EXERCISE – In the entries that follow, say how many lines contain the string "Receive". Give no other words.

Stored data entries
=======

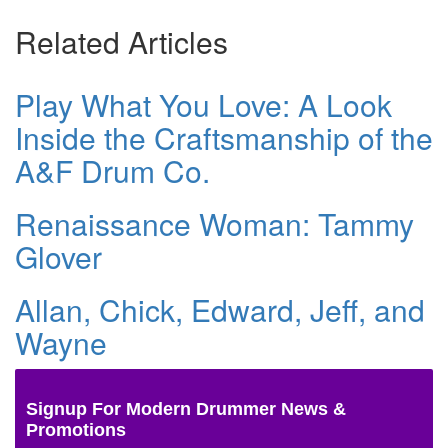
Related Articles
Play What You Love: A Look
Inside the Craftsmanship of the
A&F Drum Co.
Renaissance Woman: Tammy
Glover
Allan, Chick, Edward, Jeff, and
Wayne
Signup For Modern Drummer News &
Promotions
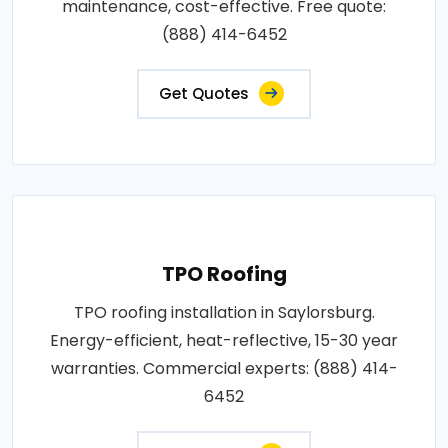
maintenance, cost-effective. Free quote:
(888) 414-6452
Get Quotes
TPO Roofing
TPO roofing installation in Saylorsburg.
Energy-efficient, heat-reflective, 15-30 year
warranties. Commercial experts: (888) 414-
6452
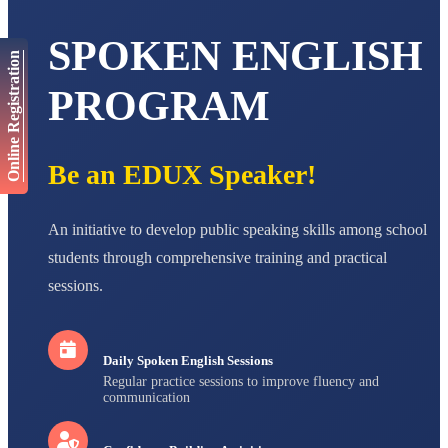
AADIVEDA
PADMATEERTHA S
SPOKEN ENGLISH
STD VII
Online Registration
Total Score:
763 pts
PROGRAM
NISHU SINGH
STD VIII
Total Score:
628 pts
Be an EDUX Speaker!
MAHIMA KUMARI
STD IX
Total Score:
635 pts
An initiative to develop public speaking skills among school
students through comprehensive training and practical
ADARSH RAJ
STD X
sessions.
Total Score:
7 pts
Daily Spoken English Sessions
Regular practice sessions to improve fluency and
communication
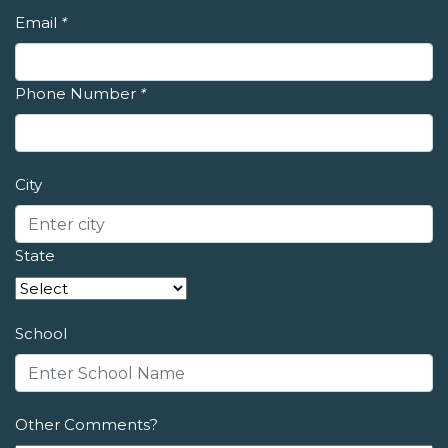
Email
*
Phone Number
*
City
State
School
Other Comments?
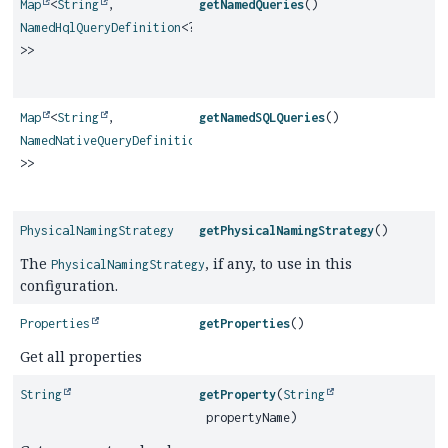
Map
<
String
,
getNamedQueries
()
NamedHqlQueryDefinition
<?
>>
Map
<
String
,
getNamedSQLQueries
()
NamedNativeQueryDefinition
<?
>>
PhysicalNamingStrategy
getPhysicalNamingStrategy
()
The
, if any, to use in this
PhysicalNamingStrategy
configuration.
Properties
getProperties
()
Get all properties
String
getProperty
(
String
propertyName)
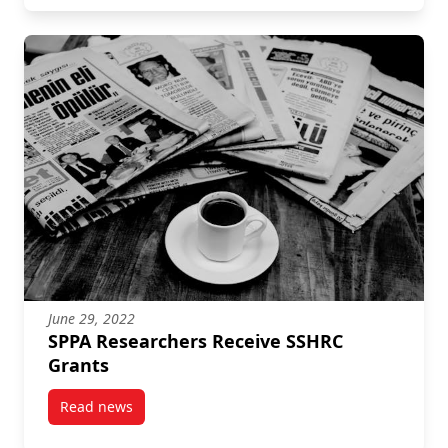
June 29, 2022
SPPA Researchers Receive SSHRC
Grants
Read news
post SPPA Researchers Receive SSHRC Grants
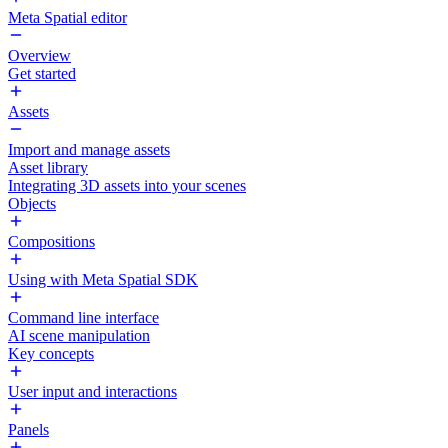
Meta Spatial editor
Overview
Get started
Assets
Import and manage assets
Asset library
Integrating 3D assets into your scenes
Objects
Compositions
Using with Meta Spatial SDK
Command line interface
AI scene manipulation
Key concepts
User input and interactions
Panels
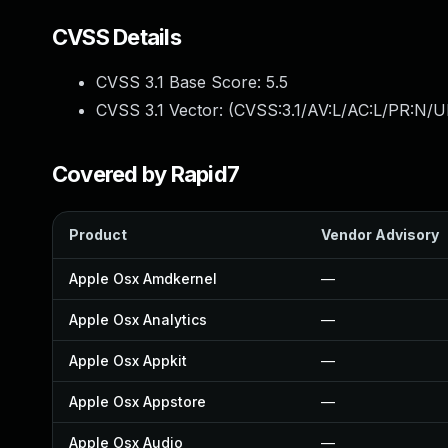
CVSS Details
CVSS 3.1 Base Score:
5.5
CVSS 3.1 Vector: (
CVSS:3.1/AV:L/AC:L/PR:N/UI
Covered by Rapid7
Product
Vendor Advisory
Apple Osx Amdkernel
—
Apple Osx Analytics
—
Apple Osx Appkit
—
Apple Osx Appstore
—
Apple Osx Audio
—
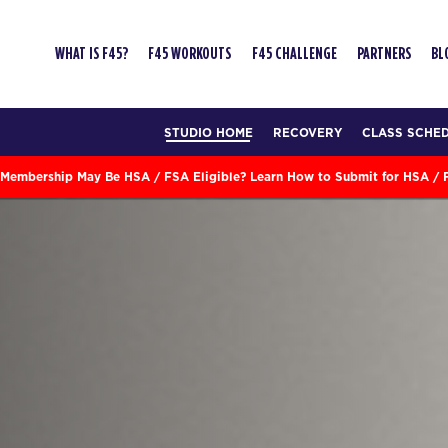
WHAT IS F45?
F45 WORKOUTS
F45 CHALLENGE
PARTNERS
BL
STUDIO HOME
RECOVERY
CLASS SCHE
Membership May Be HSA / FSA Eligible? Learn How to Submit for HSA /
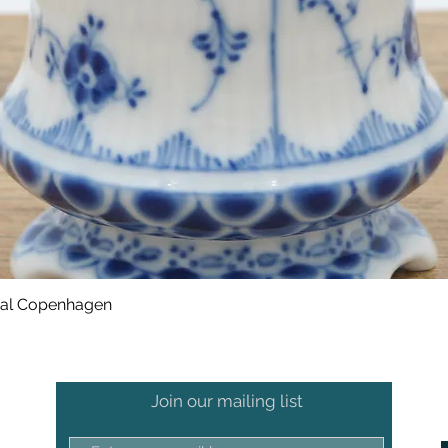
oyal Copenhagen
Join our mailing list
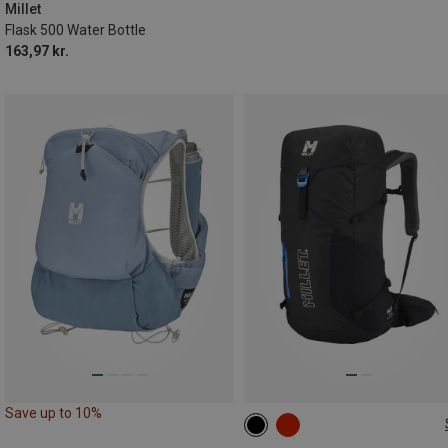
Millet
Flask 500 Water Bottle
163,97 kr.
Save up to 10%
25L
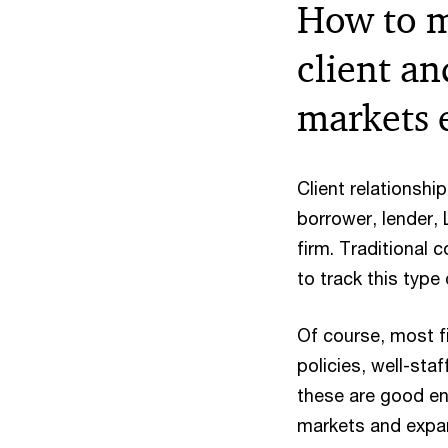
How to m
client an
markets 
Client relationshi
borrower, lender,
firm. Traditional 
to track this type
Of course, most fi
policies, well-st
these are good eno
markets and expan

=======

SOLUTION BELOW – 2